Additionally, if you send out a resume from someone blantly lying or are simply not at all a fit, then your reputation is effectively done at that shop. Given finance is a small world (at least in New York), it may hurt you. Thus, you'd probably need some quality assurance or diligence before sending over a packet of resumes.
Just my two cents.
That all makes sense. I definitely see the value in retaining a HH for temp roles. Much more of a value add there. The candidate pool is a totally different beast.
For IB to PE headhunting, the HH gets to fully leverage the rigorous recruiting / vetting process and HR infrastructure of investment banks at absolutely no cost. At this point candidates aren't even on the job long enough to have anything to lie about. It's a joke. I was being dramatic at first and agree there needs to be SOME quality assurance, but what does this even mean? From what I can tell, anyone from an IB analyst class who can be not a douche for 20 minutes and "walk through a deal" without vomiting on the table will get around every one of these so-called "gatekeepers".

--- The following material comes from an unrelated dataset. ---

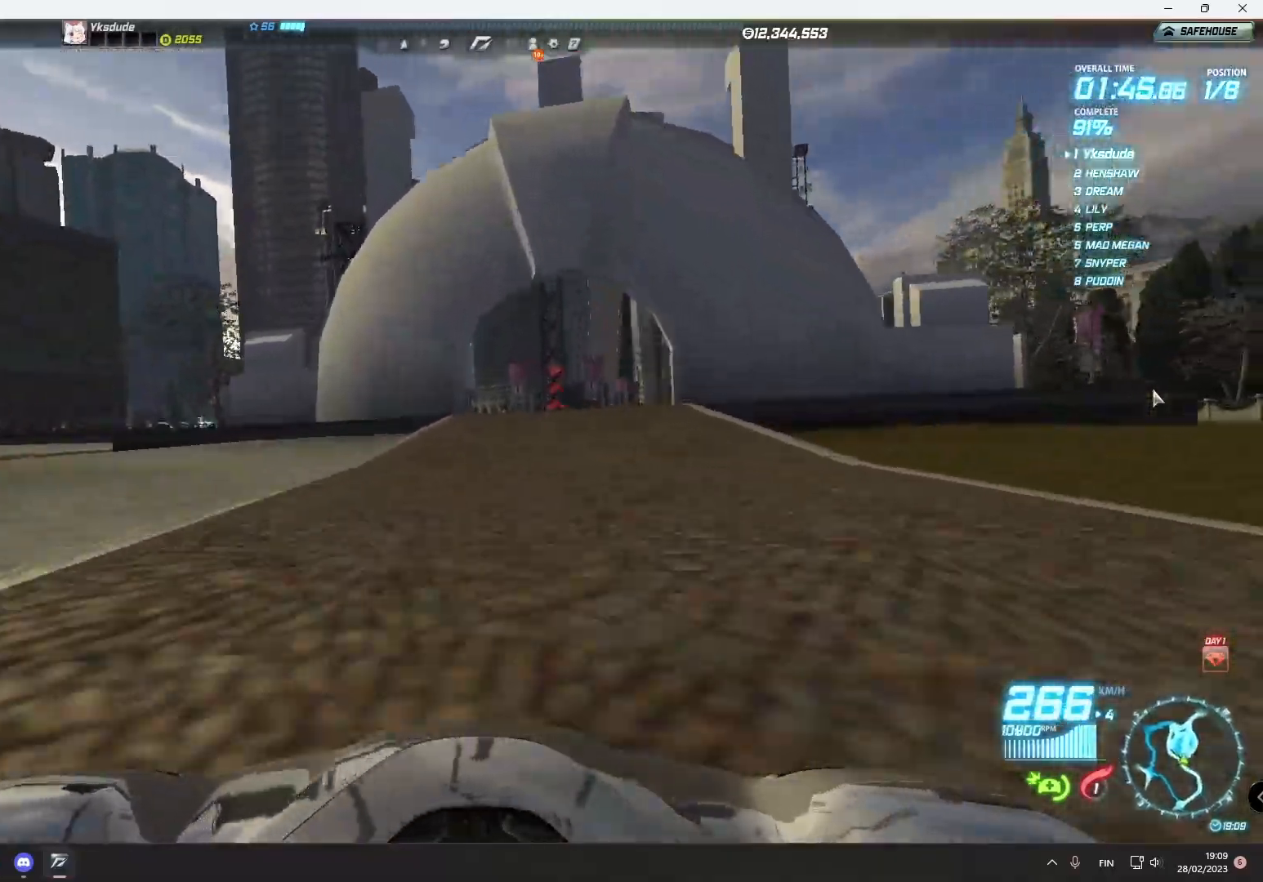
{"buttons": ["R2"], "left_stick": "right", "events": [[33, "left_stick", "center"], [200, "left_stick", "right"]]}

Tell me if I am off base here but I heard they will get a commission of like $30k for each PE associate. If it's more like $10k then I guess that's fair. Sounds like you may have some more color there and I'd love to know.
This is hilarious. Good stuff.
Google the economist article: “Corporate headhunters are more powerful than ever“ It was written earlier this month.

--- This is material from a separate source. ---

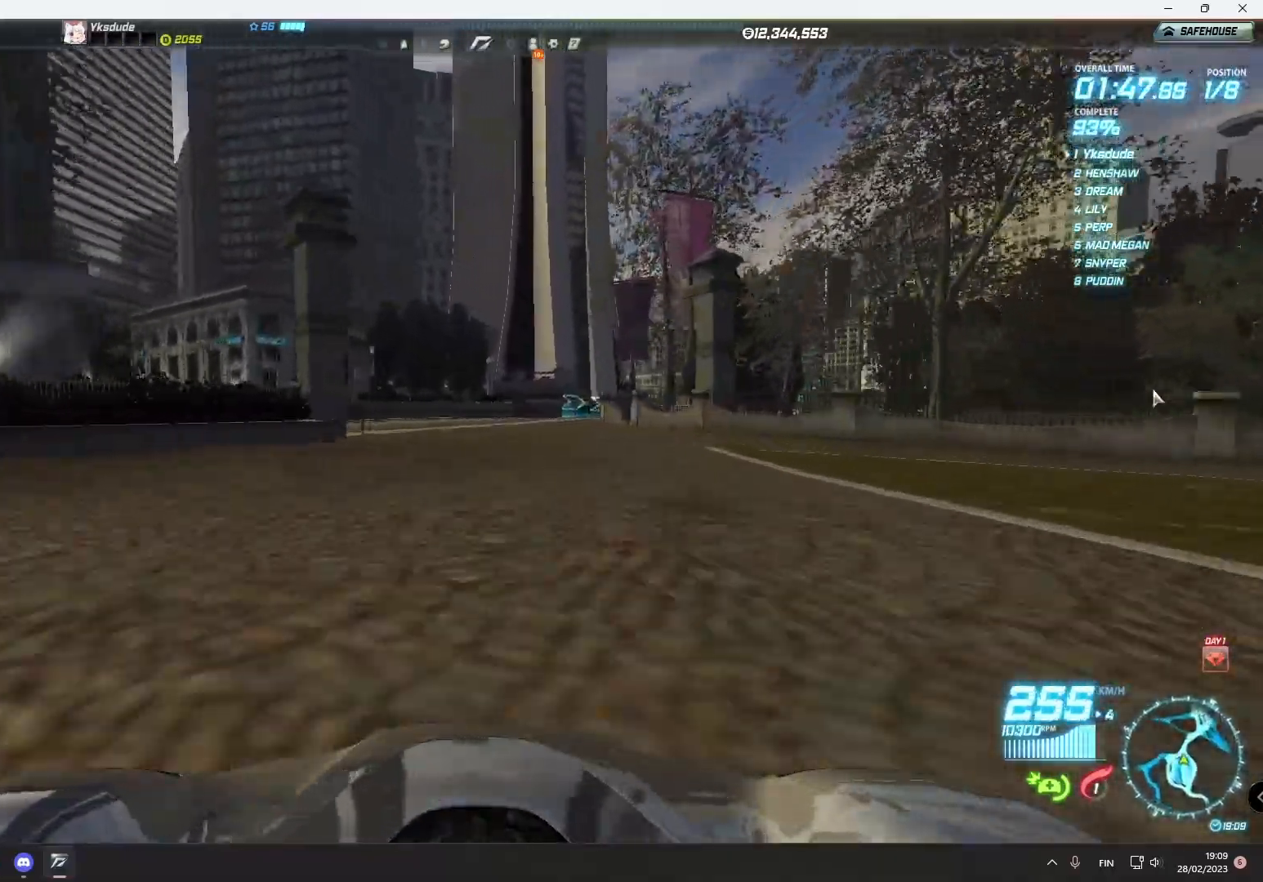
{"buttons": ["R2"], "left_stick": "right", "events": []}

Hiring talent is mission critical and is low cost. Recruiting is a relationship business.
$5bn private equity firm earns 2% in management fees, or $100 million per year. 200k in recruiter fees (6 associates at 30-40k each) is nothing. A single McKinsey report can cost $1 million, even if the deal doesn’t get done.
Senior investment professionals are expensive. A partner’s time may cost $1k per hour and a principal’s time may cost $400 per hour. Saving 50 hours from recruiting frees up their time to do deals. An effective recruiter makes their life easier and filters out bad candidates.
The decision makers at the PE firms have a relationship with the recruiter. As you progress to more senior roles, recruiters are advisors and counselors in enabling career transitions. They often coach professionals and hold their hand through interview processes. If you’ve worked with that recruiter for 5, 10 years, and they’ve covered your firm for a similar length, why switch over an insignificant 100k per year expense.
Recruiters market openings. If a PE firm uses an unknown recruiter, they will not get the best set of resumes. Many candidates will not send their resume to a unknown recruiter.
I’m sure there are other reasons that I’m missing. I understand your point that PE associate recruiting is somewhat commoditized, but there are more factors at play here.